This is how health insurance works
We get a lot of questions about health insurance. How it works, who has it, and why, as well as how it works in relation to tax-funded care. Here we have collected the most common questions and the answers to them.
How does health insurance work?
If you have healthcare insurance and suffer an injury/illness, call the care planning department at your insurance company.
It is usually a nurse who answers. Among other things, the nurse asks questions about the complaints in order to be able to make an assessment of what type of support/treatment is appropriate and can also give medical advice.
Depending on what the symptoms are, care planning can directly book an appointment for treatment with a specialist. It usually involves booked physical visits, but it is becoming increasingly common with e-care as many policyholders prefer it. Of course, it is a given that it works with the diagnosis you have.
How is healthcare insurance financed?
None of the care provided by the health insurance is financed with tax funds.
The financing takes place solely with premiums paid by the policyholders. The premiums finance the care provided by private care providers, care planning, and administrative costs. Who Can I Add To My Health Insurance?
What care is provided within the health insurance?
The most common treatment in healthcare insurance is in orthopedics. It can be about visits for treatment with a physiotherapist, chiropractor, or naprapath, but also about operations. Care in orthopedics accounts for around 30 percent of care in health insurance.
Other common treatments are in the skin, ears/nose/throat, gynecology/urinary tract, and eyes, which each account for just under 10%.
What care is NOT provided within the health insurance?
Emergency care, palliative care (end-of-life care), or intensive care (IVA) are not covered by health insurance. Health insurance also does not cover the investigation and treatment of diseases covered by the Infection Prevention Act.
Other treatments that are not carried out within healthcare insurance are, for example, cosmetic treatment and surgery without special reasons, correction of refractive error in the eye and pregnancy control. Cosmetic treatment/surgery can be performed as breast reconstruction after breast cancer surgery or for disfiguring scars on the face.
Is the care provided within the health insurance necessary?
All efforts within health insurance are preceded by a medical assessment in the same way as in publicly funded care. Care is only provided if it is established that there is a need for care.
This means that all the care provided within the health insurance would otherwise have had to take place within public care.
Can you get faster care through health care insurance compared to tax-financed care?
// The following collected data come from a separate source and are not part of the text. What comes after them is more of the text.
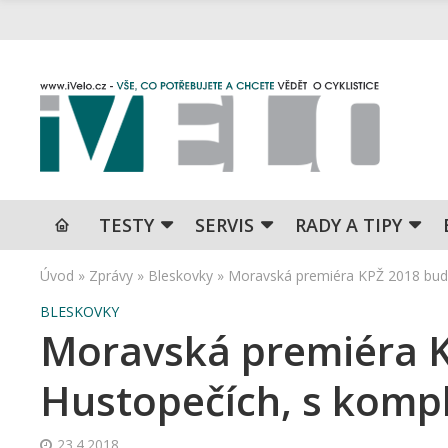
TESTY
SERVIS
RADY A TIPY
Úvod
»
Zprávy
»
Bleskovky
»
Moravská premiéra KPŽ 2018 bude
BLESKOVKY
Moravská premiéra KP
Hustopečích, s komp
23.4.2018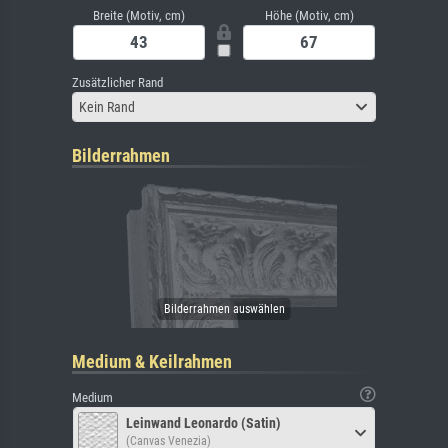
Breite (Motiv, cm)
Höhe (Motiv, cm)
Zusätzlicher Rand
Kein Rand
Bilderrahmen
Medium & Keilrahmen
Medium
Leinwand Leonardo (Satin)
(Canvas Venezia)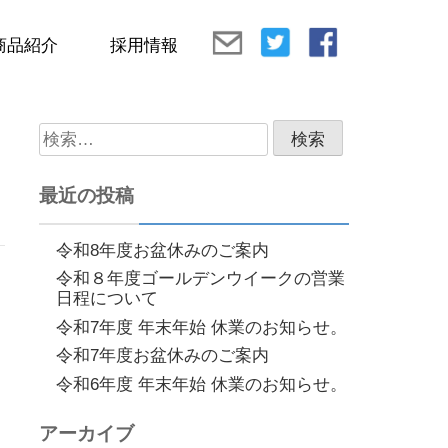
商品紹介
採用情報
検
索:
最近の投稿
令和8年度お盆休みのご案内
令和８年度ゴールデンウイークの営業
日程について
令和7年度 年末年始 休業のお知らせ。
令和7年度お盆休みのご案内
令和6年度 年末年始 休業のお知らせ。
アーカイブ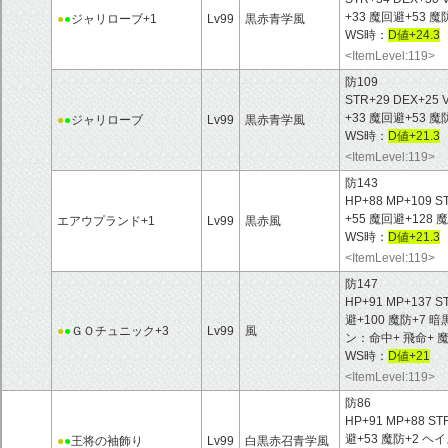
+33 魔回避+53 
●
●
ジャリローブ+1
Lv99
黒赤青学風
WS時：
D値+24.3
<ItemLevel:119>
防109
STR+29 DEX+25 
+33 魔回避+53 
●
●
ジャリローブ
Lv99
黒赤青学風
WS時：
D値+21.3
<ItemLevel:119>
防143
HP+88 MP+109 S
+55 魔回避+12
エアウプランド+1
Lv99
黒赤風
WS時：
D値+21.3
<ItemLevel:119>
防147
HP+91 MP+137 S
避+100 魔防+7
●
●
ＧＯチュニック+3
Lv99
風
ン：命中+ 飛命+ 
WS時：
D値+21
<ItemLevel:119>
防86
HP+91 MP+88 ST
避+53 魔防+2 
●
●
王将の袖飾り
Lv99
白黒赤召青学風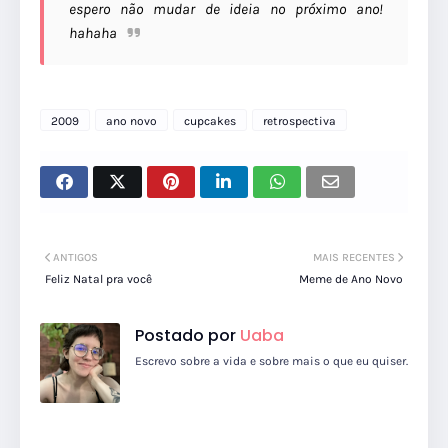
espero não mudar de ideia no próximo ano!
hahaha
2009
ano novo
cupcakes
retrospectiva
ANTIGOS
MAIS RECENTES
Feliz Natal pra você
Meme de Ano Novo
Postado por
Uaba
Escrevo sobre a vida e sobre mais o que eu quiser.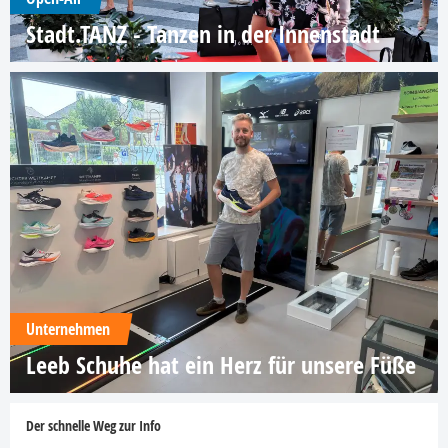
Stadt.TANZ - Tanzen in der Innenstadt
Unternehmen
Leeb Schuhe hat ein Herz für unsere Füße
Der schnelle Weg zur Info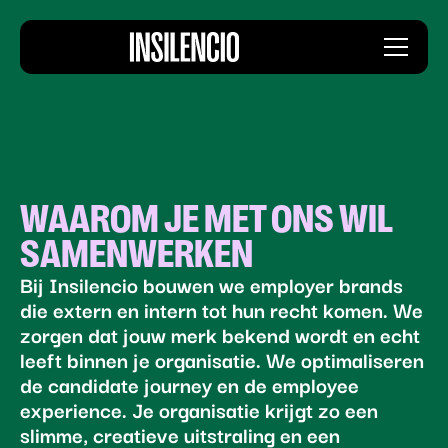
Insilencio
Menu
logo
WAAROM JE MET ONS WIL
SAMENWERKEN
Bij Insilencio bouwen we employer brands
die extern en intern tot hun recht komen. We
zorgen dat jouw merk bekend wordt en echt
leeft binnen je organisatie. We optimaliseren
de candidate journey en de employee
experience. Je organisatie krijgt zo een
slimme, creatieve uitstraling en een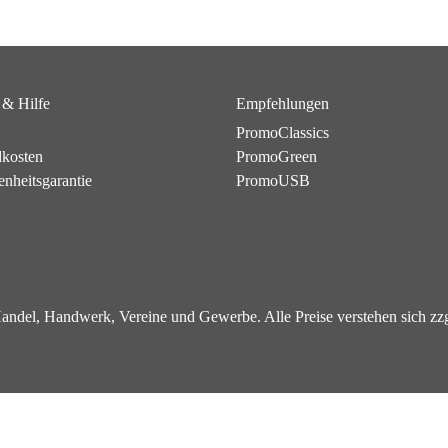
 & Hilfe
Empfehlungen
PromoClassics
dkosten
PromoGreen
enheitsgarantie
PromoUSB
 Handel, Handwerk, Vereine und Gewerbe. Alle Preise verstehen sich z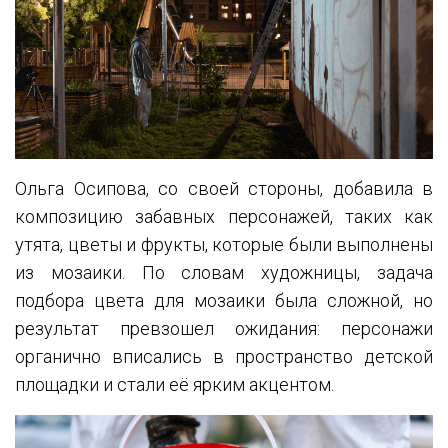
Ольга Осипова, со своей стороны, добавила в
композицию забавных персонажей, таких как
утята, цветы и фрукты, которые были выполнены
из мозаики. По словам художницы, задача
подбора цвета для мозаики была сложной, но
результат превзошел ожидания: персонажи
органично вписались в пространство детской
площадки и стали её ярким акцентом.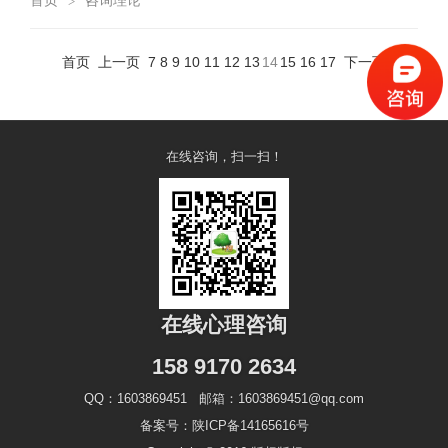
首页
咨询理论
>
首页
上一页
7
8
9
10
11
12
13
14
15
16
17
下一页
在线咨询，扫一扫！
在线心理咨询
158 9170 2634
QQ：1603869451 邮箱：1603869451@qq.com
备案号：陕ICP备14165616号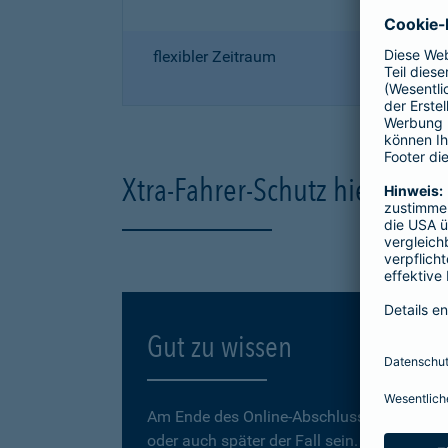
flexibler Zeitraum
Xtra-Fahrer-Schutz hier onli
Gut zu wissen
Am Ende des Online-Abschlusses können Sie
oder auch später der Fall sein.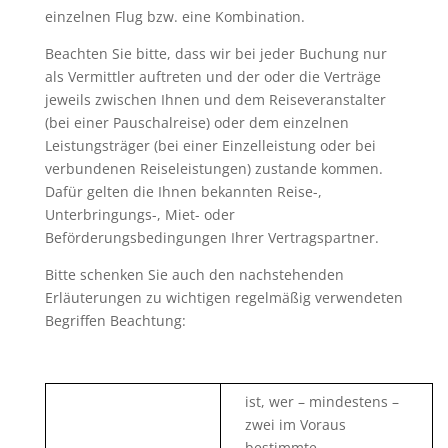
einzelnen Flug bzw. eine Kombination.
Beachten Sie bitte, dass wir bei jeder Buchung nur
als Vermittler auftreten und der oder die Verträge
jeweils zwischen Ihnen und dem Reiseveranstalter
(bei einer Pauschalreise) oder dem einzelnen
Leistungsträger (bei einer Einzelleistung oder bei
verbundenen Reiseleistungen) zustande kommen.
Dafür gelten die Ihnen bekannten Reise-,
Unterbringungs-, Miet- oder
Beförderungsbedingungen Ihrer Vertragspartner.
Bitte schenken Sie auch den nachstehenden
Erläuterungen zu wichtigen regelmäßig verwendeten
Begriffen Beachtung:
ist, wer – mindestens –
zwei im Voraus
bestimmte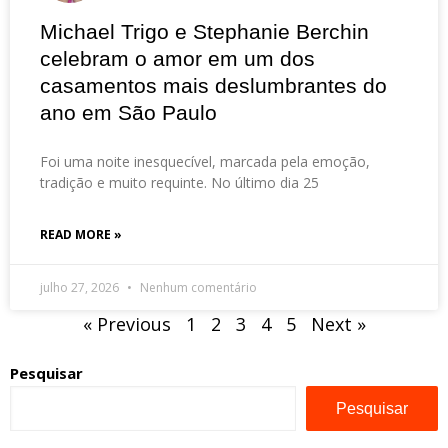
Michael Trigo e Stephanie Berchin
celebram o amor em um dos
casamentos mais deslumbrantes do
ano em São Paulo
Foi uma noite inesquecível, marcada pela emoção,
tradição e muito requinte. No último dia 25
READ MORE »
julho 27, 2026
Nenhum comentário
« Previous
1
2
3
4
5
Next »
Pesquisar
Pesquisar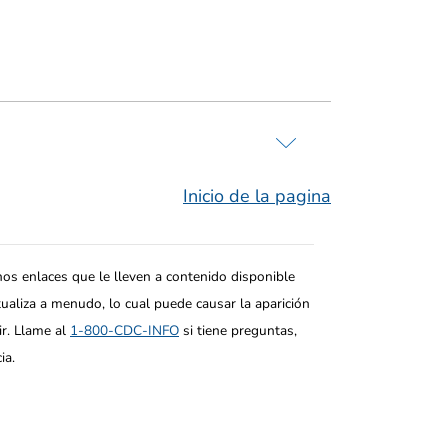
Inicio de la pagina
nos enlaces que le lleven a contenido disponible
tualiza a menudo, lo cual puede causar la aparición
ir. Llame al
1-800-CDC-INFO
si tiene preguntas,
ia.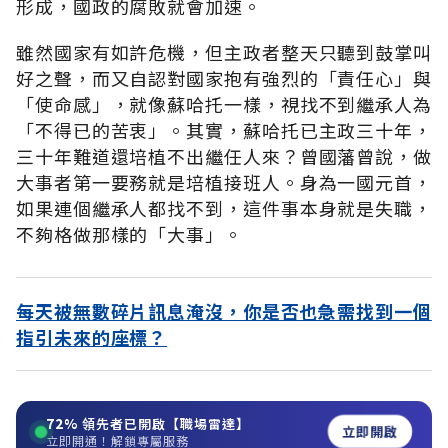
形成，國政的腐敗就會加速。
雖然國家有如許危機，但主政者整天只聽到鼓掌叫
好之聲，而又自認對國家抱有強烈的「責任心」與
「使命感」，就像蘇哈托一樣，視找不到繼承人為
「不得已的苦衷」。其實，蘇哈托已主政三十年，
三十年難道還培植不出繼任人來？曾國藩曾說，做
大事者第一要務就是培植接班人。身為一國元首，
如果連個繼承人都找不到，這件事本身就是失職，
不夠格做那樣的「大事」。
每天被無數碎片訊息淹沒，你是否也急需找到一個
指引未來的座標？
72%
領先者已開啟【職場雷達】
立即開啟
立即開通！解鎖專屬服務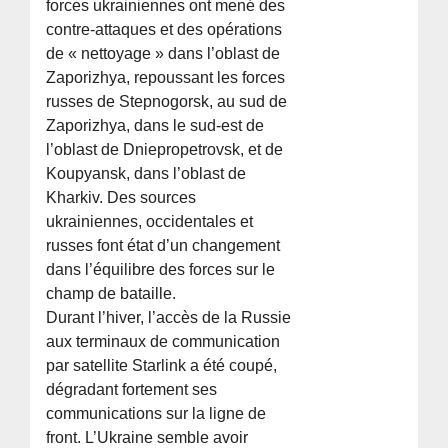
forces ukrainiennes ont mené des
contre-attaques et des opérations
de « nettoyage » dans l’oblast de
Zaporizhya, repoussant les forces
russes de Stepnogorsk, au sud de
Zaporizhya, dans le sud-est de
l’oblast de Dniepropetrovsk, et de
Koupyansk, dans l’oblast de
Kharkiv. Des sources
ukrainiennes, occidentales et
russes font état d’un changement
dans l’équilibre des forces sur le
champ de bataille.
Durant l’hiver, l’accès de la Russie
aux terminaux de communication
par satellite Starlink a été coupé,
dégradant fortement ses
communications sur la ligne de
front. L’Ukraine semble avoir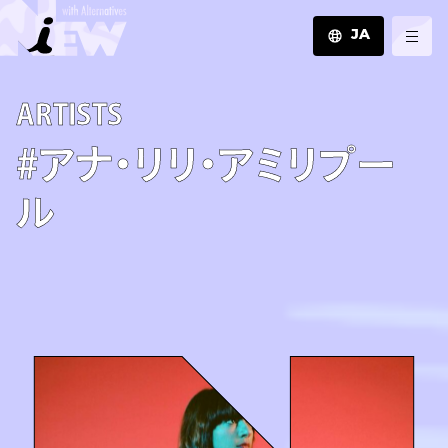
JA
JA
A­R­T­I­S­T­S
EN
ZH
#アナ・リリ・アミリプー
ル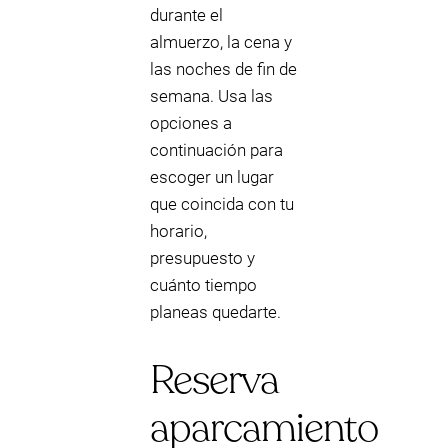
durante el
almuerzo, la cena y
las noches de fin de
semana. Usa las
opciones a
continuación para
escoger un lugar
que coincida con tu
horario,
presupuesto y
cuánto tiempo
planeas quedarte.
Reserva
aparcamiento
In the agreements that the insurance companies sign with private healthcare providers, different time frames apply than in the agreements that regions make with private healthcare providers.
Within most healthcare insurances, the waiting time for a visit to a specialist is a maximum of 7 working days and for an operation a maximum of 14–21 working days.
This is a shorter time than what applies according to the care guarantee in publicly funded care. The care guarantee entitles you to care within 90 days.
Many private care providers can normally offer shorter waiting times than this for both regionally funded care and insurance patients.